Established artists, like Zombie, can try again and again to capture its essence, or performance artists like Christeene, but these ultimately read as homages to sleaze (nothing wrong with that!), rather than actual sleaze. I don’t believe for a minute that Zombie or Christeene are going to damage me. I wouldn’t have made that bet about a Butthole Surfers’ show back in 1982, and the set of Chainsaw was notoriously dangerous, and that sordidness and chaos comes through on the celluloid. Sleaze is, above all, trashy: it’s poverty-stricken and unregulated, and it’s allowed to rib you. There’s no money or conscientiousness there to ensure civility or safety. That’s why you can’t fake it.
(Harmony Korine makes work that can feel really sleazy, but, I mean, in my humble non-professional opinion, I also suspect he’s a psychopath.)
The prime era of exploitation films happened when it did—after the fall of the big studio system—because on the more remote independent sets that followed, there was no such thing as intimacy coordinators or hyper-regulated unionized stunts. Those things developed in our era of encroaching liability and litigiousness. (For a buzzy, if not sometimes harrowing, documentary on unregulated filmmaking, I recommend Not Quite Hollywood, about ‘70s and ‘80s exploitation movies made in Australia—which as we all know is, or was before Covid, the Texas of the Commonwealth.) And as for for the post-punk of the Butthole Surfers—the carnival sideshow stunts of the live shows were not faked. Gibby Haynes shot loaded guns, many things were impulsively set on fire, naked women shat on stage—and there’s no way a rock club would let a band get away with any of that now.

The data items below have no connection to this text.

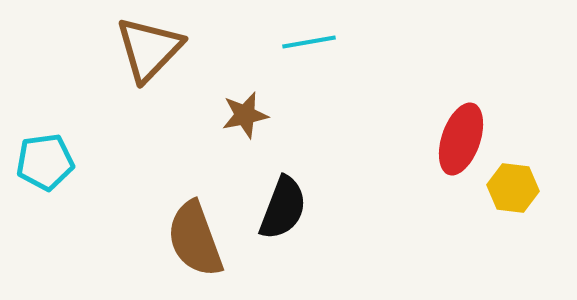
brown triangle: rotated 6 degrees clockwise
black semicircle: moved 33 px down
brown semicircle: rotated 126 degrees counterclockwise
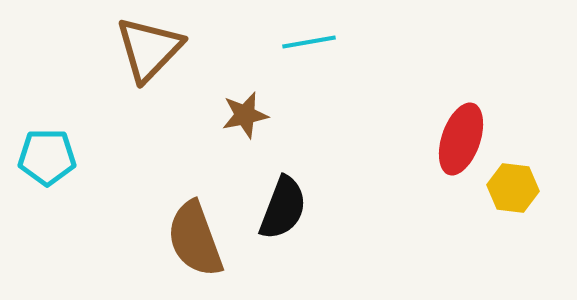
cyan pentagon: moved 2 px right, 5 px up; rotated 8 degrees clockwise
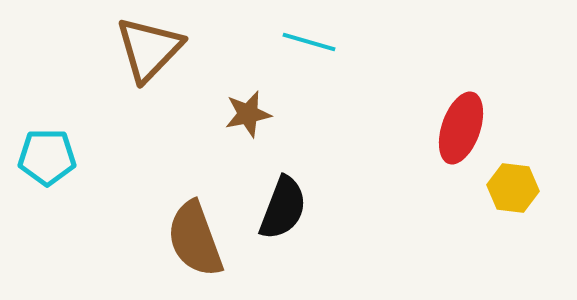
cyan line: rotated 26 degrees clockwise
brown star: moved 3 px right, 1 px up
red ellipse: moved 11 px up
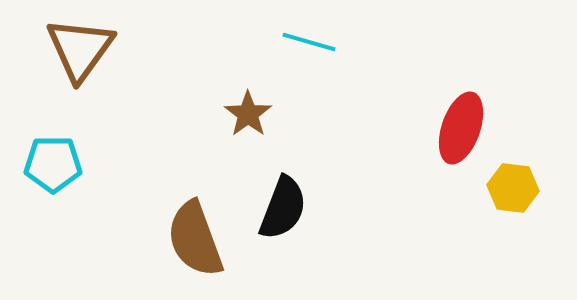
brown triangle: moved 69 px left; rotated 8 degrees counterclockwise
brown star: rotated 24 degrees counterclockwise
cyan pentagon: moved 6 px right, 7 px down
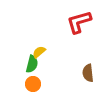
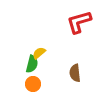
yellow semicircle: moved 1 px down
brown semicircle: moved 13 px left
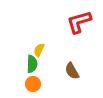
yellow semicircle: moved 3 px up; rotated 24 degrees counterclockwise
green semicircle: rotated 12 degrees counterclockwise
brown semicircle: moved 3 px left, 2 px up; rotated 24 degrees counterclockwise
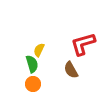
red L-shape: moved 4 px right, 22 px down
green semicircle: rotated 18 degrees counterclockwise
brown semicircle: moved 1 px left, 1 px up
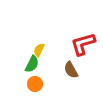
green semicircle: rotated 42 degrees clockwise
orange circle: moved 2 px right
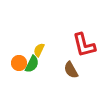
red L-shape: moved 1 px right, 1 px down; rotated 88 degrees counterclockwise
orange circle: moved 16 px left, 21 px up
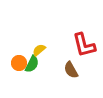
yellow semicircle: rotated 24 degrees clockwise
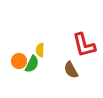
yellow semicircle: moved 1 px right; rotated 48 degrees counterclockwise
orange circle: moved 2 px up
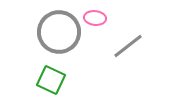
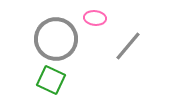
gray circle: moved 3 px left, 7 px down
gray line: rotated 12 degrees counterclockwise
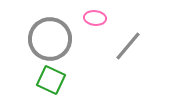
gray circle: moved 6 px left
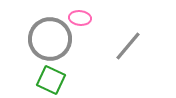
pink ellipse: moved 15 px left
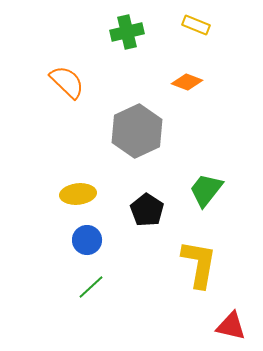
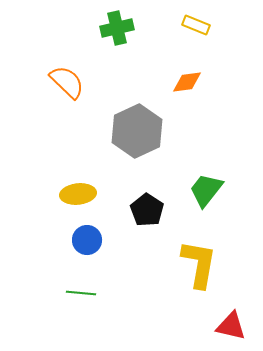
green cross: moved 10 px left, 4 px up
orange diamond: rotated 28 degrees counterclockwise
green line: moved 10 px left, 6 px down; rotated 48 degrees clockwise
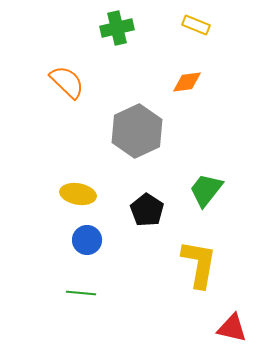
yellow ellipse: rotated 16 degrees clockwise
red triangle: moved 1 px right, 2 px down
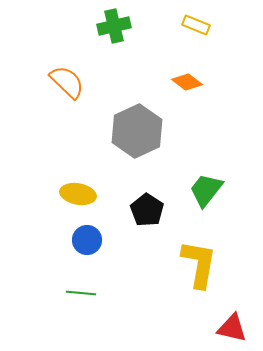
green cross: moved 3 px left, 2 px up
orange diamond: rotated 44 degrees clockwise
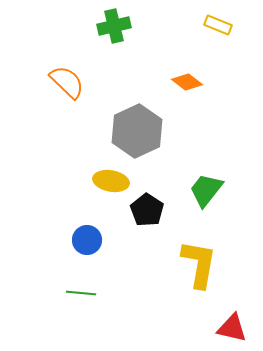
yellow rectangle: moved 22 px right
yellow ellipse: moved 33 px right, 13 px up
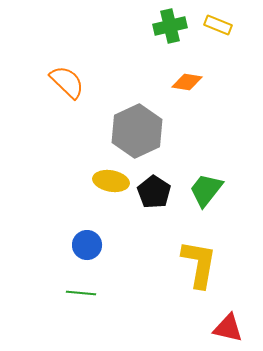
green cross: moved 56 px right
orange diamond: rotated 28 degrees counterclockwise
black pentagon: moved 7 px right, 18 px up
blue circle: moved 5 px down
red triangle: moved 4 px left
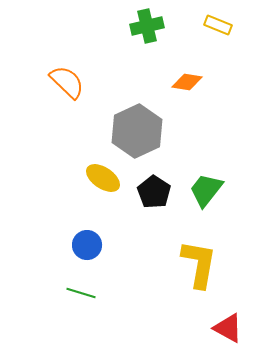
green cross: moved 23 px left
yellow ellipse: moved 8 px left, 3 px up; rotated 24 degrees clockwise
green line: rotated 12 degrees clockwise
red triangle: rotated 16 degrees clockwise
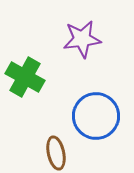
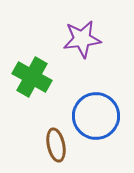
green cross: moved 7 px right
brown ellipse: moved 8 px up
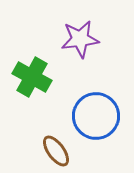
purple star: moved 2 px left
brown ellipse: moved 6 px down; rotated 24 degrees counterclockwise
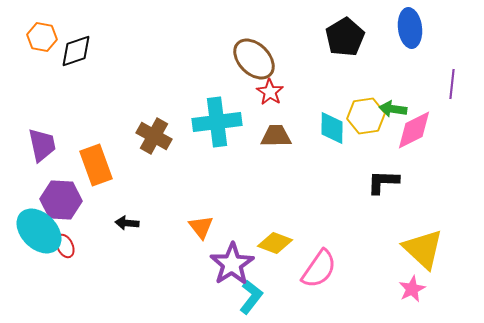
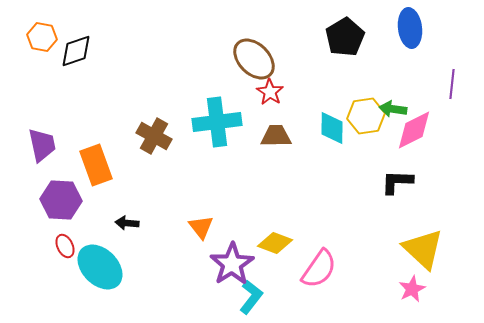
black L-shape: moved 14 px right
cyan ellipse: moved 61 px right, 36 px down
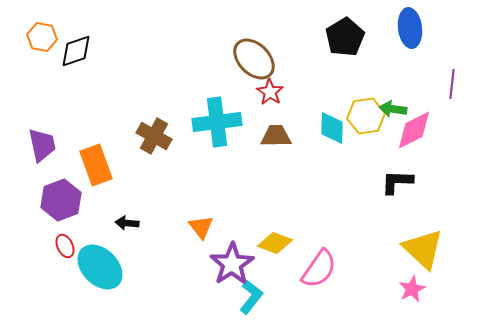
purple hexagon: rotated 24 degrees counterclockwise
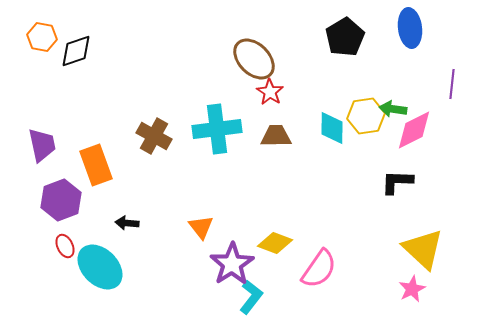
cyan cross: moved 7 px down
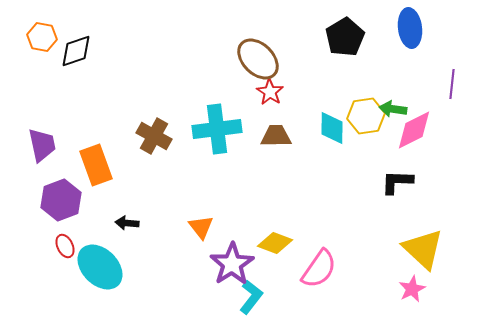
brown ellipse: moved 4 px right
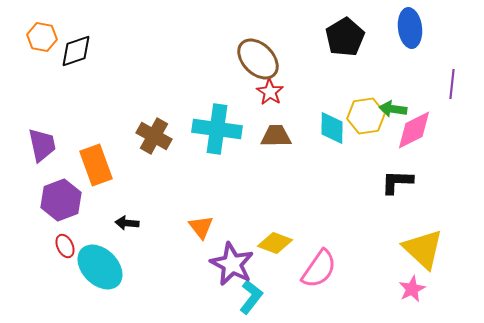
cyan cross: rotated 15 degrees clockwise
purple star: rotated 12 degrees counterclockwise
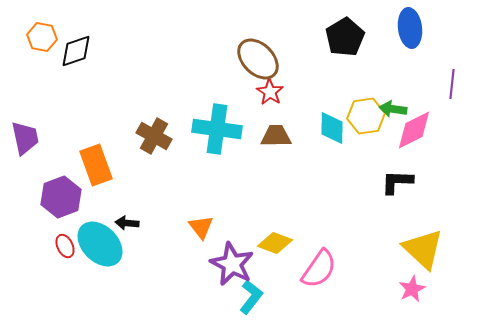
purple trapezoid: moved 17 px left, 7 px up
purple hexagon: moved 3 px up
cyan ellipse: moved 23 px up
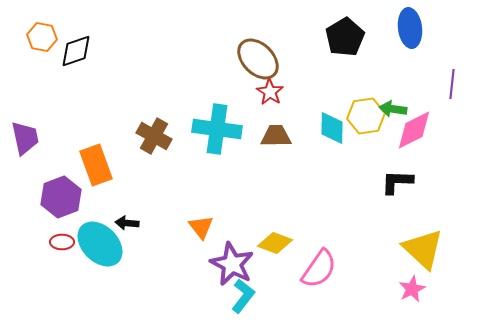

It’s counter-intuitive for a careful and considerate person to lament that a movie like the 1974 version of The Texas Chainsaw Massacre will never be made again, or that a band like the early Butthole Surfers wouldn’t be able to pull their stunts again. I mean, should we care? For those of you unfamiliar with the movie or the band, it must all sound so debased.
But here’s what I do lament. We’ve seen an incredible expansion of human narratives in art. This is good. We’ve also seen an alarming swing toward a conservatism that comes with the new morality codes in art. We’re getting a lot of art that tells us what to think and how to feel about it, before we even get to decide. This is not a liberated or liberating experience for many artists, or audiences. I think what chafes about it is that we sense we’re in an ever-narrowing valley of what’s acceptable or possible, and also: everything needs to be viable now, for the sake of money interest.
The only time I’ve ever sat through The Texas Chainsaw Massacre was, oddly, one night on my own when I was living in London. Some UK channel aired it unedited. I faltered onto it—it was just starting, and it had an ineffable, fucked-up quality that alarmed me immediately. I hadn’t seen the listing, but I knew what movie it was. In my deeply Texan bones I was sure that that sleaze, that feel, was Texan, and it was potent. I turned it off. Five minutes later, I turned it back on and watched the whole thing. I’ve often said that it was one of the biggest mistakes of my life.
But more honestly, and increasingly, I cherish that memory, that experience, because even then, in 2001, I was sure I was watching a thing that couldn’t be made ever again. Even a few years ago, I may not have felt that as a major loss. I do now.
Love the description of you stumbling on TCM in London. “one of the biggest mistakes of my life” YIKES! I hate horror movies and I’ve never seen it. Now I know I never will.
What about the musician who peed on the guy’s face onstage?
I agree, the Wokesters are pious and annoying, but I do think there are sleazy flowers peeking through cracks in the concrete.